▶ EXTRAIT
┄┄┄┄┄┄┄┄┄┄┄┄┄┄┄┄┄┄┄┄

« Covid, l’Etat s’en remet au Docteur Knock »
Les nouvelles mesures montrent l’incapacité de l’Etat sanitaire à tirer les leçons de ses dysfonctionnements, toujours niés, relève, dans une tribune au « Monde », le professeur d’économie Frédéric Bizard.
Tribune.
Le Docteur Parpalaid, qui se moquait du Docteur Knock au début du chef-d’œuvre de Jules Romains, est admiratif. Knock a réussi à prendre le contrôle de tout le canton, ceux qui ne sont pas au lit travaillent pour lui. Le couvre-feu, entré en vigueur le 17 octobre, a mis au lit 20 millions de citoyens dès 21 heures pour les protéger de tout risque nocturne. Que d’ingratitude envers un Etat si protecteur ! Ce coup de force visait à réduire durablement les contaminations de Covid en France. L’objectif est court-termiste (et indispensable à atteindre), éviter la saturation des services de réanimation. Pour vaincre l’épidémie, comme en mai 1940, lorsque l’Etat demandait aux citoyens d’allumer des cierges pour repousser les Allemands, l’Etat, en 2020, semble s’en remettre à Dieu.

┄┄┄┄┄┄┄┄┄┄┄┄┄┄┄┄┄┄┄┄

▶ DONNÉES FOURNIES
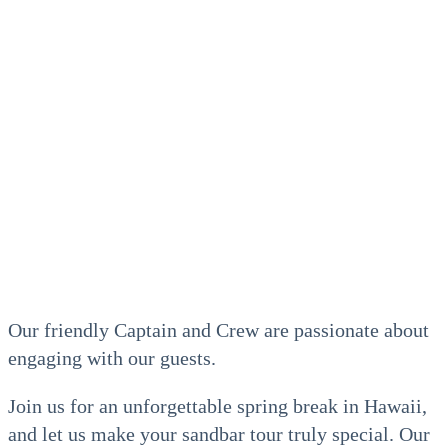
Our friendly Captain and Crew are passionate about
engaging with our guests.
Join us for an unforgettable spring break in Hawaii,
and let us make your sandbar tour truly special. Our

┄┄┄┄┄┄┄┄┄┄┄┄┄┄┄┄┄┄┄┄

▶ CONSIGNES
1. Selon la tribune sur le couvre-feu, combien de citoyens ont dû se mettre au lit dès 21 heures ?
2. D'après la tribune sur le couvre-feu, à quoi servait le couvre-feu ? Répondez en une à trois phrases.
3. Poursuivez la tribune sur le couvre-feu à partir de sa dernière phrase.

▶ RÉPONSES
1. 20 millions de citoyens.

2. Le couvre-feu devait réduire durablement les contaminations de Covid en France. Son objectif à court terme, jugé indispensable, était d'éviter la saturation des services de réanimation. La tribune dit aussi, avec ironie, qu'il s'agissait de protéger les citoyens de tout risque nocturne.

3.
Si le confinement collectif du printemps était déjà le résultat de « défauts manifestes d’anticipation, de préparation et de gestion » de l’Etat sanitaire français, comme le révèle le rapport d’étape de la mission d’évaluation de la crise liée au Covid-19, le couvre-feu était une démonstration pour l’Etat sanitaire de son incapacité de réaliser la moindre autocritique et de tirer les leçons de ses dysfonctionnements, toujours déniés. Lorsque L’Etat sanitaire nous explique que, si c’était à refaire, il aurait eu exactement le même discours en mars sur l’inutilité des masques, tout est dit.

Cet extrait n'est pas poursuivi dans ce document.